Noi umili non tesserate ad alcun movimento non siamo certe che una candidatura, per quanto nobile, meriti la blindatura, in questo caso sarebbe meglio dire, l’investitura divina. Abdicare ad un percorso democratico, intorno al quale sarebbe dovuta confluire la parte sana degli uomini e delle donne del centrosinistra, doveva essere una ipotesi neppure lontanamente possibile per “donne delle barricate”. Si, barricate. Quelle che dovrebbero essere innalzate a difesa della dignità di una città prostrata da una politica incapace di autogenerarsi e di ripulirsi dalle devianze; a difesa della capacità di confronto e di rinascita che tanto si addice alle donne;  a difesa della memoria (passata, recente e contemporanea), che è fondante dell’associazione Archivio Udi. E farlo adesso sarebbe stato già tardi… ma pur sempre più che prezioso! Anzichè essere pungolo per quei partiti paralizzati dai loro stessi logori ingranaggi, le donne ne appoggiano le paurose derive? Prive della loro azione “dirompente e rivoluzionaria” esse restano le inermi costole di un Adamo contemporaneo che non ha certo avuto bisogno di loro per commettere le peggiori nefandezze (si è mangiato tutto quello che poteva mangiarsi, altro che la mela). 

Cosa ne è stato della candidatura della Vannozzi? Bellamente ignorata. E non solo dai partiti di centrosinistra: pure le altre associazioni femminili si sono tirate fuori da questa proposta. E hanno fatto bene. Il nome della candidata “delle donne” doveva uscire da una consultazione più possibile collettiva; non doveva avere il marchio di questo o quel partito politico, neppure di area; doveva ambire ad unire prima le donne e poi la città, senza preclusioni; non doveva escludere le primarie. Comunque.  Primarie… queste sconosciute. Almeno a Siena. Bruno Valentini, che dalle su pagine FB invita ancora alla mobilitazione degli iscritti al Pd – chiedendo anche nuove iscrizioni – dovrà arrendersi a queste realtà. E potrà scegliere di rendere vano quanto fatto fino ad ora oppure di andare a queste amministrative autonomamente, senza più il logo del partito.

Cosa aggiungere ad un quadro politico, sociale ed economico così avvilente? Sperare. Ancora sperare in un cambio di passo.
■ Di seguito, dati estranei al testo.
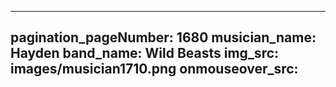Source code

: ------
pagination_pageNumber: 1680
musician_name: Hayden
band_name: Wild Beasts
img_src: images/musician1710.png
onmouseover_src: 
------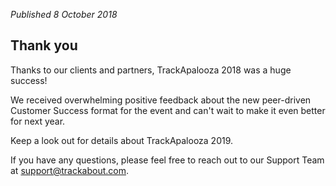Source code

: *Published 8 October 2018*

## Thank you

Thanks to our clients and partners, TrackApalooza 2018 was a huge success!  
  
We received overwhelming positive feedback about the new peer-driven Customer Success format for the event and can't wait to make it even better for next year.  

Keep a look out for details about TrackApalooza 2019.
  
If you have any questions, please feel free to reach out to our Support Team at <a href="mailto:support@trackabout.com">support@trackabout.com</a>.
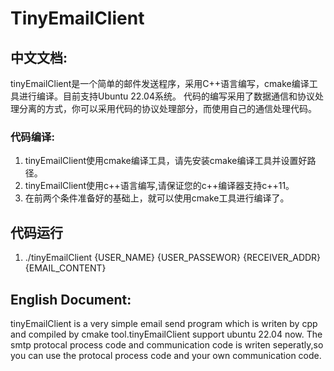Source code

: # TinyEmailClient

## 中文文档:

tinyEmailClient是一个简单的邮件发送程序，采用C++语言编写，cmake编译工具进行编译。目前支持Ubuntu 22.04系统。
代码的编写采用了数据通信和协议处理分离的方式，你可以采用代码的协议处理部分，而使用自己的通信处理代码。

### 代码编译:

1. tinyEmailClient使用cmake编译工具，请先安装cmake编译工具并设置好路径。
2. tinyEmailClient使用c++语言编写,请保证您的c++编译器支持c++11。
3. 在前两个条件准备好的基础上，就可以使用cmake工具进行编译了。

## 代码运行
1. ./tinyEmailClient {USER_NAME} {USER_PASSEWOR} {RECEIVER_ADDR} {EMAIL_CONTENT}
## English Document:

tinyEmailClient is a very simple email send program which is writen by cpp and compiled by cmake tool.tinyEmailClient support ubuntu 22.04 now.
The smtp protocal process code and communication code is writen seperatly,so you can use the protocal process code and your own communication code.





 
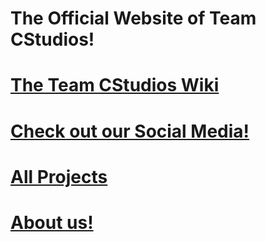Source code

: # The Official Website of Team CStudios!

# [The Team CStudios Wiki](https://wiki.teamcstudios.site/)

# [Check out our Social Media!](socialmedia)

# [All Projects](projects)

# [About us!](about)

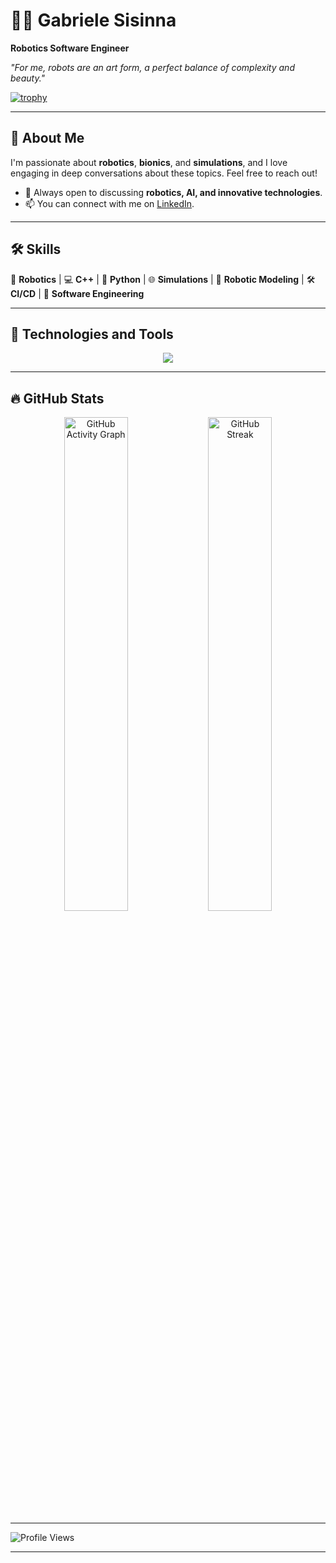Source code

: # 👨‍💻 Gabriele Sisinna  
**Robotics Software Engineer**

_"For me, robots are an art form, a perfect balance of complexity and beauty."_

[![trophy](https://github-profile-trophy.vercel.app/?username=gsisinna&theme=gruvbox&margin-w=15)](https://github.com/ryo-ma/github-profile-trophy)

---

## 🚀 About Me  
I'm passionate about **robotics**, **bionics**, and **simulations**, and I love engaging in deep conversations about these topics. Feel free to reach out!

- 💬 Always open to discussing **robotics, AI, and innovative technologies**.
- 📫 You can connect with me on [LinkedIn](https://www.linkedin.com/in/gabriele-sisinna-4a6081109/).

---

## 🛠️ Skills  
🚀 **Robotics** | 💻 **C++** | 🐍 **Python** | 🌐 **Simulations** | 🤖 **Robotic Modeling** | 🛠️ **CI/CD** | 🔧 **Software Engineering**  

---

## 🔧 Technologies and Tools

<p align="center">
  <a href="https://skillicons.dev">
    <img src="https://skillicons.dev/icons?i=arch,arduino,atom,bash,bitbucket,blender,c,cpp,cmake,debian,deno,docker,electron,git,github,githubactions,gitlab,html,ai,js,latex,linux,lua,md,matlab,mint,mongodb,mysql,nodejs,npm,obsidian,octave,opencv,postman,powershell,py,qt,raspberrypi,rust,ts,ubuntu,unity,unreal,visualstudio,vscode,vue,windows,wordpress" />
  </a>
</p>

---

## 🔥 GitHub Stats  
<p align="center">
  <img src="https://github-readme-activity-graph.vercel.app/graph?username=gsisinna&theme=github-compact&bg_color=none&hide_border=true&custom_title=My%20GitHub%20Activity" alt="GitHub Activity Graph" width="45%" />
  <img src="https://github-readme-streak-stats.herokuapp.com?user=gsisinna&theme=transparent&hide_border=true&hide_current_streak=true" alt="GitHub Streak" width="45%" />
</p>

---

  ![Profile Views](https://komarev.com/ghpvc/?username=gsisinna)

---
In un sincero e profondo desiderio di cambiare radicalmente il pensiero sociale al punto di mutare l’asse del potere che ancora non si arrende alla sua fine.

Sperare in un anelito rivoluzionario che, dal basso, rompa gli indugi e metta a nudo quella politica che si trastulla ancora in giochi di palazzo ormai fuori tempo. La resurrezione  è anche questo: opporsi alla morte (della carne come dello spirito) credo che sia il più rivoluzionario degli atti!